TENDERLOIN CELEBRITIES IN THE TOILS

TENDERLOIN CELEBRITIES IN THE TOILS

From the desk of Steve Willis, Central Library Services Program Manager of the Washington State Library:

Found at random in the Sept. 12, 1905 issue of the always entertaining Seattle Star:tenderloin

TENDERLOIN CELEBRITIES IN THE TOILS

Seattle’s three municipal problems, Annie Rooney, “Prof.” Price and “Yankee Frank,” are again guests at the taxpayers’ expense.

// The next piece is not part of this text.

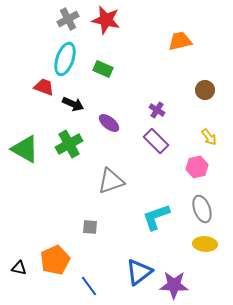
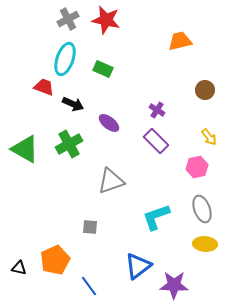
blue triangle: moved 1 px left, 6 px up
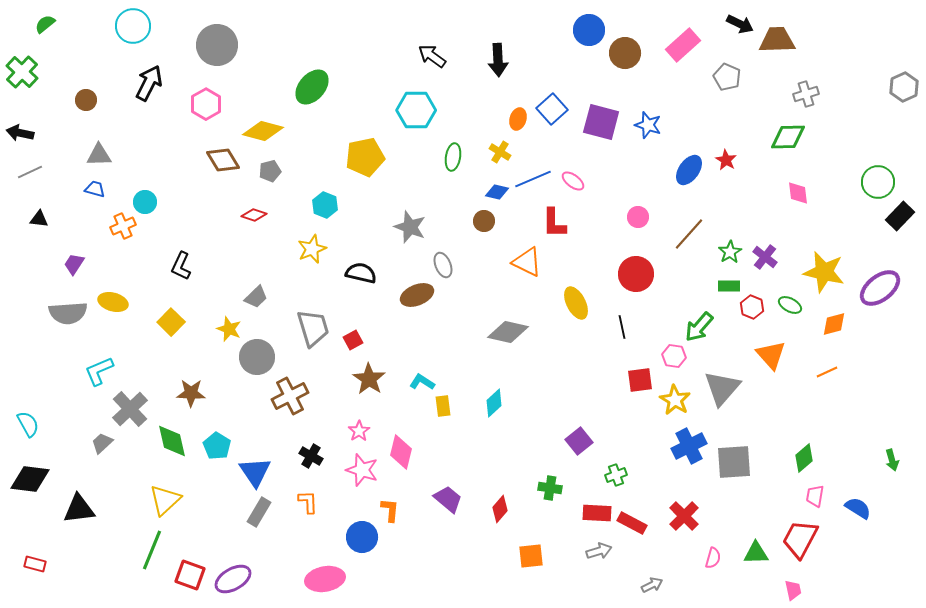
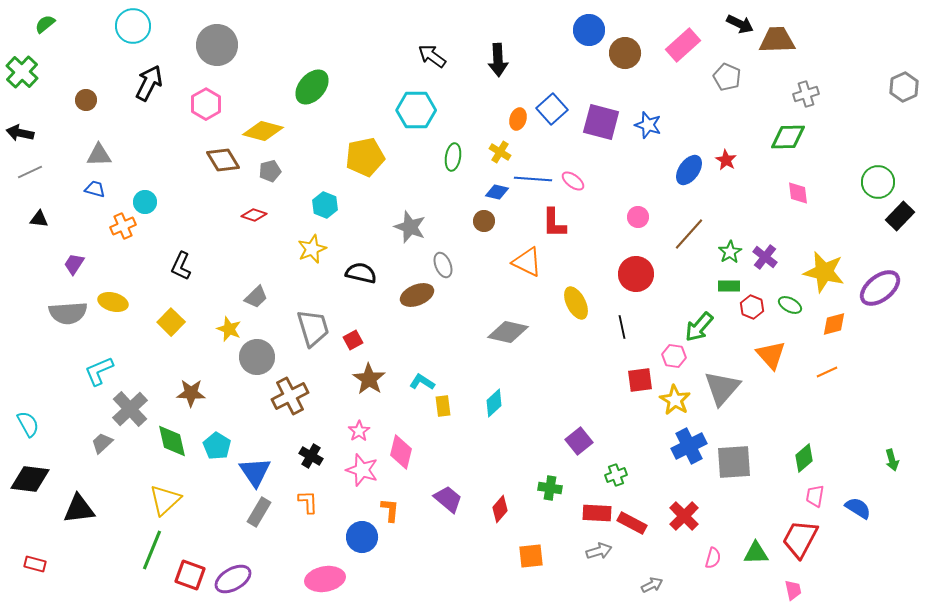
blue line at (533, 179): rotated 27 degrees clockwise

 Officers Brafford and Mayou gathered in the notorious trio Monday evening while patrolling their tenderloin beat. As usual, Annie Rooney went along with sprightly step. Annie expected to be sent up to headquarters in the hurry-up wagon, as she had been out of jail for at least two weeks. “Yankee Frank,” however, did not take things so phlegmatically. He protested in terms both emphatic and lurid. Frank is a well-known tenderloin character. At one time he owned a very profitable second-hand business and was held in respect by both the police and his many acquaintances. His business failed and he rapidly developed into a shiftless n’er-do-well.

 But–

 When the redoubtable “Prof.” Price, the “Cockney Kid,” self-appointed champion pugilist of the tenderloin, artistic poser, terpsichorean star and vaudeville headliner felt the brawney hand of Officer Brafford on his shoulder, he scorned armitices and peace treaties, and–

 Showed fight!

 Then it was that the spectators were treated to a pretty set-to between the “professor” and Patrolman Brafford. The latter did not resort to his club, but met the reknowned “professor” at his own game. There was no sparring for wind, no breaks to cover. Brafford sent a right to the head and planted a hard one on the point of Price’s jaw. Inasmuch as there was no rope to hold on to, Price grabbed the edge of the bar in the saloon where the arrest was made, and all the efforts of the policeman to dislodge him were in vain. Finally Brafford “swat” him another mighty one, and the “professor” hurled himself into the fray, only to be the receiving station of a third hearty jolt.

 Finally, with Annie on one arm and Price on another, Brafford started for the patrol box, where he met Officer Mayou with “Yankee Frank” in tow.

 The arrests created much talk in the tenderloin, many of the folk there claiming that the trio were harmless and should have been left alone. Annie, Price and Frank are tenderloin charges. They live through the charity of the men and women who make the underworld either their home or business address.

Annie Rooney was no stranger to Seattle headline writers. Born around 1868-1870 in New York, she was raised in Michigan as the second daughter of a wealthy doctor. She was said to have attended the Boston Conservatory of Music and was regarded as something of a musical prodigy. In the early 1880s she toured the Massachusetts entertainment circuit as one of the feature acts for the Bennett & Moulton’s Juvenile Opera Company under her birth name, Florence Story.

When Florence was about 16 she fell in love with a fire-eater and variety theater entertainer named Del Bartino. The two married, much to the disapproval of her parents, and headed to Seattle in 1886. They opened in box house theaters, which is to say they were saloons with a space dedicated for shows and other activities, to put it politely. The Bartinos worked with the legendary theater man John Cort, as well as Tacoma’s “Boss Sport,” Harry Morgan.

In Eugene Clinton Elliott’s A History of Variety-Vaudeville in Seattle from the Beginning to 1914, a playbill for Morgan’s Theater is reproduced, dated October 1, 1887. Florence is now called Flora Story, “a dashing little artist” and “the queen of the African harp.”

Everything came apart for Florence in 1889. Seattle’s business district burned down, wiping out every theater in town. And her marriage to Bartino crumbled. According to legend, she dressed as a boy and ran away to sea for a time. When she returned to Seattle she had become Annie Rooney, notorious drunk.

She might have borrowed the name from the title of a popular song of the era. She became such a celebrity problem in Seattle’s tenderloin district that at one point in March, 1903, the local police put her on a steamer with a one-way ticket to Whatcom.

But she came back.

In November, 1903, while in an extended stay at Western State Hospital, Annie had the experience of reading her obituary in several newspapers. “Nobody,” said WSH Superintendent C.M. Parks, “enjoyed those stories of her death more than did Annie Rooney herself.”

By 1905, when the above article was published, Seattle’s Tenderloin district was being pushed south as the downtown real estate became more valuable with the expansion of the city. The “Golden Age of Vice,” and the reign of characters like Annie Rooney, were coming to an end.